Impure Thoughts: sexuality, Catholicism and literature in twentieth-century Ireland

Michael G Cronin  (Lecturer in English, NUIM)

Manchester University Press, 2012

ISBN: 9780719086137

 

Impure Thoughts offers an innovative history of the twentieth-century Irish Catholic bildungsroman. It explains how in the hands of diverse writers, from James Joyce to Edna O’Brien, this popular genre provided an imaginative space where Irish culture thought about, worried over, and negotiated the connection between sexuality and modernity.

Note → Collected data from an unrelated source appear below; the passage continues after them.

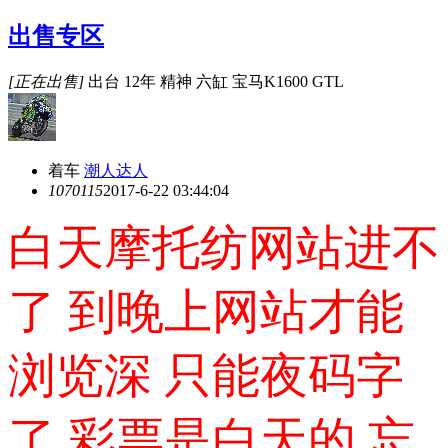
出售专区
[正在出售]
出台 12年 精神 六缸 宝马K1600 GTL
着车
潮人达人
10701
15
2017-6-22 03:44:04
白天摩托纺网站进不
了 到晚上网站才能
浏览深 只能夜码字
了 彩票是白天的 忘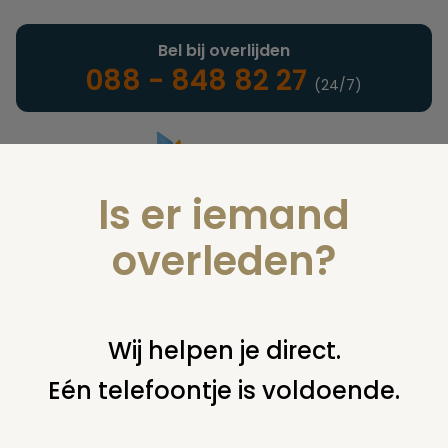
Bel bij overlijden
088 - 848 82 27
(24/7)
Is er iemand
Landelijke uitvaartonderneming
overleden?
Zonder testament
Wij helpen je direct.
Eén telefoontje is voldoende.
U bent hier:
home
notarieel
afwikkeling nalatenschap
zonder testament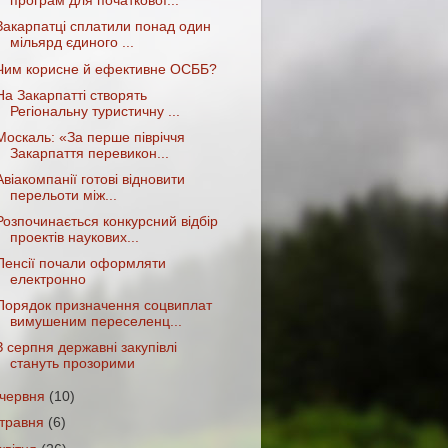
програм для початкової...
Закарпатці сплатили понад один
мільярд єдиного ...
Чим корисне й ефективне ОСББ?
На Закарпатті створять
Регіональну туристичну ...
Москаль: «За перше півріччя
Закарпаття перевикон...
Авіакомпанії готові відновити
перельоти між...
Розпочинається конкурсний відбір
проектів наукових...
Пенсії почали оформляти
електронно
Порядок призначення соцвиплат
вимушеним переселенц...
З серпня державні закупівлі
стануть прозорими
червня
(10)
травня
(6)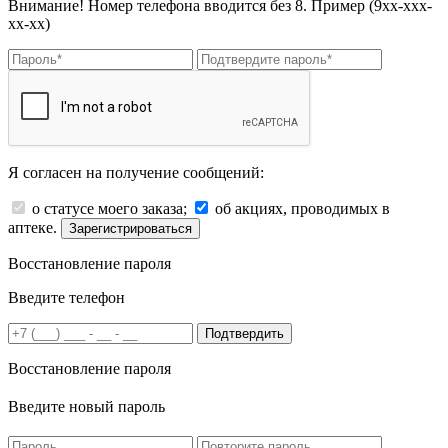
Внимание! Номер телефона вводится без 8. Пример (9хх-ххх-
хх-хх)
Я согласен на получение сообщений:
о статусе моего заказа;
об акциях, проводимых в
аптеке.
Зарегистрироваться
Восстановление пароля
Введите телефон
Подтвердить
Восстановление пароля
Введите новый пароль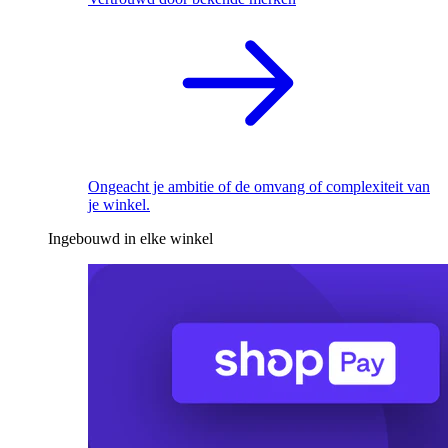
Ongeacht je ambitie of de omvang of complexiteit van
je winkel.
Ingebouwd in elke winkel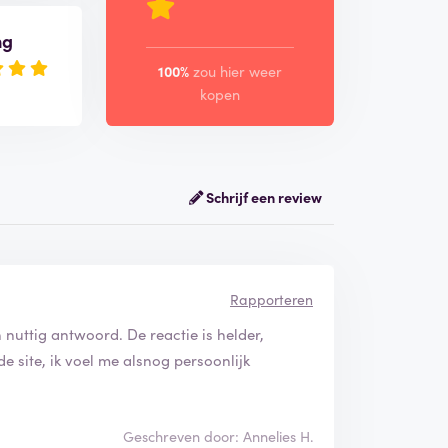
ng
100%
zou hier weer
kopen
Schrijf een review
Rapporteren
nuttig antwoord. De reactie is helder,
de site, ik voel me alsnog persoonlijk
Geschreven door: Annelies H.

This comparative examination of six Irish novelists tracks the historical evolution of a literary genre and its significant role in Irish culture. With chapters on James Joyce and Kate O’Brien, along with studies of Maura Laverty, Patrick Kavanagh, Edna O’Brien and John McGahern, this book offers a fresh new approach to the study of twentieth-century Irish writing and of the twentieth-century novel.

 But these author’s novels were not the only stories of youth circulating in Irish culture during these decades. Impure Thoughts includes an original assessment of varied archival material, most notably Catholic advice pamphlets for teenagers. It maps out the distinctive forms of sexual discourse – from Catholic moral theology to Freudian psychoanalysis – used in various combinations by the novelists and by the proponents of Catholic sexual morality. The result is a nuanced and provocative reappraisal of how sexuality was regulated and controlled in twentieth-century Ireland.